As I often do when my students and I examine a historical event and location, I plugged the address of the Loomis Lab into Google Maps so we could see the current appearance of the long-forgotten site. And this is the picture that was projected on the screen.
The Loomis Lab at 410 East 26th Street was on the site of what is now the Hunter-Bellevue School of Nursing. After a few moments of mental time-travel, in which I actually found myself giggling at the thought of Diana and Barbara as mad scientists creeping around a musty 19th century lab, something more serious came to mind.
At any stage in history, society has tended to look to the most legitimate and respected institutions and publications for cutting-edge knowledge about health and medicine. These institutions carry enormous symbolic legitimacy. While this legitimacy might on occasion be exaggerated and oversold, no small part of it is a function of having actually advanced knowledge, discovered effective treatments, and vastly improved patient care.
Thinking about the erudite Dr. Witthaus, though, and some of his nutty practices (not to mention his own involvement in nefarious activity), reminded me of the extent to which we often allow ourselves – impressed with a veneer of symbolic legitimacy — to give a pass to scientific findings that deserve — no, require – serious, informed, and skeptical scrutiny.
An American Journal of Nursing, JAMA or Lancet or SCIENCE article, for example, should seriously engage our attention. But the public seems to forget that science is not theology, and that these publications are not Holy Scripture reporting settled wisdom. Findings are contributions to an ongoing and evolving scientific discussion and invitations to disagree and present contradictory evidence.

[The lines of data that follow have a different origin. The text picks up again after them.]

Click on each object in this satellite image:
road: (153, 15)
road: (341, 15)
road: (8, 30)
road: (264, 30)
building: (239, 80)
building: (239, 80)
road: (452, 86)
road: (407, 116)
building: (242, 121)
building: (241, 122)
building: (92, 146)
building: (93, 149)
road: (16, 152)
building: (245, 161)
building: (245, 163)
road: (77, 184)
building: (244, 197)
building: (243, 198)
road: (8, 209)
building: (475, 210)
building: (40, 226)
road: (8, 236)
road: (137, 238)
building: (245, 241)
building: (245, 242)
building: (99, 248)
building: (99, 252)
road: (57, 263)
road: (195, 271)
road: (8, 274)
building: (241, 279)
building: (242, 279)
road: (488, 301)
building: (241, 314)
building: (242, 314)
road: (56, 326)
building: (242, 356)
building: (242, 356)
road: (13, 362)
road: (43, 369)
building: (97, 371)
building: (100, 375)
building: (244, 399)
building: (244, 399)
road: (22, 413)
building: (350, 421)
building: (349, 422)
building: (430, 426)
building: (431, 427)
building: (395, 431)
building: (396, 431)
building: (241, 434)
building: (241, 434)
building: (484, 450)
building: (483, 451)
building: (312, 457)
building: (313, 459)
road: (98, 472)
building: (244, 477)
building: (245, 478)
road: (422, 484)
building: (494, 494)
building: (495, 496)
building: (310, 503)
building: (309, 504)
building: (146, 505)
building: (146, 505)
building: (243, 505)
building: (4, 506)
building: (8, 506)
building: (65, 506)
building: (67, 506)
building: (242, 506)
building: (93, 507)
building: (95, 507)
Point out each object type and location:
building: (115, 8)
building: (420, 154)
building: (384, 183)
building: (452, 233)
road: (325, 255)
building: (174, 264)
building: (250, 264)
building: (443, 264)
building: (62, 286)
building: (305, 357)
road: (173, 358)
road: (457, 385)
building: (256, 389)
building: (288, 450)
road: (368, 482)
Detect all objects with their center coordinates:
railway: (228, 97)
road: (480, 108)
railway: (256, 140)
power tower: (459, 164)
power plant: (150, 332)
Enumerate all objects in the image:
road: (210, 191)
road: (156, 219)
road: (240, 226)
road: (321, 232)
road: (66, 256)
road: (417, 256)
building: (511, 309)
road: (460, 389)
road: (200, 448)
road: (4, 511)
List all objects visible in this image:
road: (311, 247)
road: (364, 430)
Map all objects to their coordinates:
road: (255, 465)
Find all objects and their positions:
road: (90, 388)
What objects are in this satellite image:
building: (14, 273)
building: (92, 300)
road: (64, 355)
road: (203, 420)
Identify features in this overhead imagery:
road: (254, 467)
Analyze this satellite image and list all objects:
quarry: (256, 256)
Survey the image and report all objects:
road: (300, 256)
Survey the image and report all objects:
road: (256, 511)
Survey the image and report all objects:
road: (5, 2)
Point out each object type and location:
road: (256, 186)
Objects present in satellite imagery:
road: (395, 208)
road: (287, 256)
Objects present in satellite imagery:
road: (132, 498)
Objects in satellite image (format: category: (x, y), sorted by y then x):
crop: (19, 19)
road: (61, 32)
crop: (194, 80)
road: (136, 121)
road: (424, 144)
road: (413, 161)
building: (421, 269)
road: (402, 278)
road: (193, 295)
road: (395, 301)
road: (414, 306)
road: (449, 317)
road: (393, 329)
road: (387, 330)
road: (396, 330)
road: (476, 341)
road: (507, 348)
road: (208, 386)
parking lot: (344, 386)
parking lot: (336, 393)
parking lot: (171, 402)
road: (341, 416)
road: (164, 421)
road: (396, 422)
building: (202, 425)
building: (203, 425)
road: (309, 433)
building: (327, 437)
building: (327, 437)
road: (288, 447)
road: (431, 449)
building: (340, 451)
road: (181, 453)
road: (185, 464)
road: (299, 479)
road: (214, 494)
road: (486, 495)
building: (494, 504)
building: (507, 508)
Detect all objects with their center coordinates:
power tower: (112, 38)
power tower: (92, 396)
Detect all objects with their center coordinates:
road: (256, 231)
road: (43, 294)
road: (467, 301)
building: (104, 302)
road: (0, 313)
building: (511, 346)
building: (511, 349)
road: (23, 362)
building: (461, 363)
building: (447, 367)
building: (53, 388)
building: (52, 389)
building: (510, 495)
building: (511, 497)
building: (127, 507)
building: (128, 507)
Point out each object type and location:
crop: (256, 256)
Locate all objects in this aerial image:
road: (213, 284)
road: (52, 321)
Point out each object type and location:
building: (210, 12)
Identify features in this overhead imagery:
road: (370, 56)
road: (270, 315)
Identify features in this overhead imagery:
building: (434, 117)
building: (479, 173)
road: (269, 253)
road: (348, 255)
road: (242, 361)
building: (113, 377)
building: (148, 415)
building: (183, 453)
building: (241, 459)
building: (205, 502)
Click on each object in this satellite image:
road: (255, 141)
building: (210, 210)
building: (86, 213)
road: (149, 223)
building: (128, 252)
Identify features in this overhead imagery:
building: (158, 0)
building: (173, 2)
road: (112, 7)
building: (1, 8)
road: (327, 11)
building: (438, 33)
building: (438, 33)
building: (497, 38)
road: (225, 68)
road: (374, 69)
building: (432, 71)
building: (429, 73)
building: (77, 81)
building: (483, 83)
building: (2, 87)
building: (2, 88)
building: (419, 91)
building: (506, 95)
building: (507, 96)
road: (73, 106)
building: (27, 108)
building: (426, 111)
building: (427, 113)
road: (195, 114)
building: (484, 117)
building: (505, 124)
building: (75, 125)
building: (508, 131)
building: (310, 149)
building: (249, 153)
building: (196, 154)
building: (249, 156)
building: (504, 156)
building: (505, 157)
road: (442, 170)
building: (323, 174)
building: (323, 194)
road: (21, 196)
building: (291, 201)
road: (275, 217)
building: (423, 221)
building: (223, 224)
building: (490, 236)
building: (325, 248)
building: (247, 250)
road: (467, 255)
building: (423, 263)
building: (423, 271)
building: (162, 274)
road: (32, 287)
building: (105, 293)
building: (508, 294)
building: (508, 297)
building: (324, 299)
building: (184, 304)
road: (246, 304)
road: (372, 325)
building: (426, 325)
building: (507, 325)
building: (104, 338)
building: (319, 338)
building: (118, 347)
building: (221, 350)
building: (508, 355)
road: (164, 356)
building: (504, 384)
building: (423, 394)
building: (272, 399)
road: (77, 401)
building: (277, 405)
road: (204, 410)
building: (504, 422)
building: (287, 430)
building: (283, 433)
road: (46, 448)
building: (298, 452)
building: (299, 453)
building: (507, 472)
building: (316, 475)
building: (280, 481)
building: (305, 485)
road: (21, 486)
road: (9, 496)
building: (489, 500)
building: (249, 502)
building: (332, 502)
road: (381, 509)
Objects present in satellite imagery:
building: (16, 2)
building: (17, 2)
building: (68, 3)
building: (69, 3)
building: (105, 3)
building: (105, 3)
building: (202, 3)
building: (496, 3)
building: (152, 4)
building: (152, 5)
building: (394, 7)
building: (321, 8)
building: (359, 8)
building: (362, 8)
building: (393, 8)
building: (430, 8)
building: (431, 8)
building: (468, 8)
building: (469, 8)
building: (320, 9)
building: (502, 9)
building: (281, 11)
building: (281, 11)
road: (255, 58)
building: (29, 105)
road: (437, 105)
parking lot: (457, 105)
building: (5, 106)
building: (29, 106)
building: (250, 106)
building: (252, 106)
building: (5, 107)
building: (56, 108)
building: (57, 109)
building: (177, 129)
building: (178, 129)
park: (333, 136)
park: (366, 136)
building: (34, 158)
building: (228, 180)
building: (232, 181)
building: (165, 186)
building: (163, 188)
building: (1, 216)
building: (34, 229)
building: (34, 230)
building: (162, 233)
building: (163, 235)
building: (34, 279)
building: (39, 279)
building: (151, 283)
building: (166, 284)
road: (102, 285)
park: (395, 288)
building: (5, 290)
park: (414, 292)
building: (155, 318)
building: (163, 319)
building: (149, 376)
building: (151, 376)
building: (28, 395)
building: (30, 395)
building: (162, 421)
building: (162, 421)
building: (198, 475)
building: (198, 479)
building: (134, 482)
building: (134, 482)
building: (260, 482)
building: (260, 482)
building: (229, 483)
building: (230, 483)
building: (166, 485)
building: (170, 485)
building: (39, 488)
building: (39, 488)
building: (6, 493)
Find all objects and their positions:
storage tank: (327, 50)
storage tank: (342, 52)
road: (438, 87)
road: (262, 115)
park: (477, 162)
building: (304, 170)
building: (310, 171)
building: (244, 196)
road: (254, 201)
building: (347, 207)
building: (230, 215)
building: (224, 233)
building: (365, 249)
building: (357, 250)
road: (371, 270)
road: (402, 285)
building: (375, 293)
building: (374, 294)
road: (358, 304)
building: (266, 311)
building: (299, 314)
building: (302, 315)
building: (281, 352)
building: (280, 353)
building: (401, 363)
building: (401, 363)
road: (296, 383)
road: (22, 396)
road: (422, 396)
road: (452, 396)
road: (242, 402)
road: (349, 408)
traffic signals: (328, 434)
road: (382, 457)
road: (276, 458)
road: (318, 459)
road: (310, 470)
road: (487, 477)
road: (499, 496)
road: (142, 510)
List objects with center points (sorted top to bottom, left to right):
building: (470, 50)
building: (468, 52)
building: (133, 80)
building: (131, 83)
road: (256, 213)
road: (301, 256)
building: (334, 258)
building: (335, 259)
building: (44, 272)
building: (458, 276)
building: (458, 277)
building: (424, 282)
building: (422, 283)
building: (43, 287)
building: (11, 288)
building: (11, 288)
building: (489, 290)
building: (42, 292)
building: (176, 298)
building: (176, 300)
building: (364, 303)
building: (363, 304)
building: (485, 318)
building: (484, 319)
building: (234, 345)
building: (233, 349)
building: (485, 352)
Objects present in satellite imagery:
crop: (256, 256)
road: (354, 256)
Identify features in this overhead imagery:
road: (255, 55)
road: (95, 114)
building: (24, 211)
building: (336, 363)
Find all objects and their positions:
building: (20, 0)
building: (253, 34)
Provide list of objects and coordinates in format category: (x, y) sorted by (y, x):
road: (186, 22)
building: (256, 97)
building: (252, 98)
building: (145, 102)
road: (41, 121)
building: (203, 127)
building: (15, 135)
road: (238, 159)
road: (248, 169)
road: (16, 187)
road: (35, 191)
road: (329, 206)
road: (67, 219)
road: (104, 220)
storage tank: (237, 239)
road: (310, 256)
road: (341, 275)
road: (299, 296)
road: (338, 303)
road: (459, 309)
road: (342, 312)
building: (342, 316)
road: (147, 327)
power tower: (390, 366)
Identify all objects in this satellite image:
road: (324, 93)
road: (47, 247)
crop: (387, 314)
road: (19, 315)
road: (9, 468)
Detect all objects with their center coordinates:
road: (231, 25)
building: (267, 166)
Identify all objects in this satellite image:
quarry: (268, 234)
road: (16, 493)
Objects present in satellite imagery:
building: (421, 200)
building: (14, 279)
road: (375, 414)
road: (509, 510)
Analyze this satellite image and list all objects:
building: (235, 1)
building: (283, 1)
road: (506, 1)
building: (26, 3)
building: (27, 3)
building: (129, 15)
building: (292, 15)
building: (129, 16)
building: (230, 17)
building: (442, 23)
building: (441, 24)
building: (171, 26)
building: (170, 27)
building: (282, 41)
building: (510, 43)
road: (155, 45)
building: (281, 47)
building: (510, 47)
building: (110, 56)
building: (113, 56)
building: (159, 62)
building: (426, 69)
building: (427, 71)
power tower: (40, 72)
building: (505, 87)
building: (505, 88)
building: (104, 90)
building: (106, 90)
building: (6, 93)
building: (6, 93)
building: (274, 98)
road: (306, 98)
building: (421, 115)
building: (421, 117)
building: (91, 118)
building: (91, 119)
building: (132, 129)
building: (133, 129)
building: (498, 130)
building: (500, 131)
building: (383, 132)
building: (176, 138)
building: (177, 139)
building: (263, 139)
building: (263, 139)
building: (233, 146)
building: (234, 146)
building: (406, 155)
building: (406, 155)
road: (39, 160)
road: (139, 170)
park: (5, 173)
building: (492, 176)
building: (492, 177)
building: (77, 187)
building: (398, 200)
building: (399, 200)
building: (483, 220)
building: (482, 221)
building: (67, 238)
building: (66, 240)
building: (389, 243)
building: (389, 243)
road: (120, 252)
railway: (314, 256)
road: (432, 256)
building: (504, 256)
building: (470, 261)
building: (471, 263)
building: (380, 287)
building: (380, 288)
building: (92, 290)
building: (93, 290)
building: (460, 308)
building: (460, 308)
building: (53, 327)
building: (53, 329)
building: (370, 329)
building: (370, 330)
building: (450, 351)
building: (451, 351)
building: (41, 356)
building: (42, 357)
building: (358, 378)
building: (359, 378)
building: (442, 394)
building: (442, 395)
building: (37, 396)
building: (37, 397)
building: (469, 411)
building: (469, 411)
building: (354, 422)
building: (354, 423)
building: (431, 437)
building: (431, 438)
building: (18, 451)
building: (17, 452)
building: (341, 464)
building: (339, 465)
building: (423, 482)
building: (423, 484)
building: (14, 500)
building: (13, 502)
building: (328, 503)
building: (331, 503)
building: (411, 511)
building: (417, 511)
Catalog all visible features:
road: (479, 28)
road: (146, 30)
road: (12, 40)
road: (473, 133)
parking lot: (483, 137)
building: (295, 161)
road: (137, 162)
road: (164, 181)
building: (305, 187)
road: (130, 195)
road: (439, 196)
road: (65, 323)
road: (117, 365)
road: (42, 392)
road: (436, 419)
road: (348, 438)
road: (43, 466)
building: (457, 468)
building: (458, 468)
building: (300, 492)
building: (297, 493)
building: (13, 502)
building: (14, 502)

Unfortunately, such high-profile “certified” findings are often reported as the end of debates rather than the start of discussions. The result might be that subsequent findings on the same problem in the same publication are ignored.
One fascinating current example is the continuing debate that began in October, 2009 with the publication in SCIENCE of an article reporting the detection of an infectious retrovirus, XMRV, in blood cells of patients with chronic fatigue syndrome. Rather than seeing all the subsequent controversy and contradictory findings as science at its contentious and skeptical best, the whole episode has been reported as evidence of failure and confusion.
Is it unrealistic to wish that a public with more sophisticated health science literacy might see this confusion as precisely how we hope our science will unfold – occasionally definitive, but more often an ongoing process of steps and missteps, advances and setbacks?
Awe is not always a bad thing. I confess to following science like baseball, and am the kind of nerdy guy who can instantly summon several names of researchers for whom my awe is boundless. Check out the work of three of my many “all-stars,” — Susan Mango, Barry Marshall, and Robin Warren.
The point, though, is that awe – of individuals, institutions, publications — should never lead us to end debates or hold back healthy skepticism. Skepticism in science is an act of profound respect, not heresy.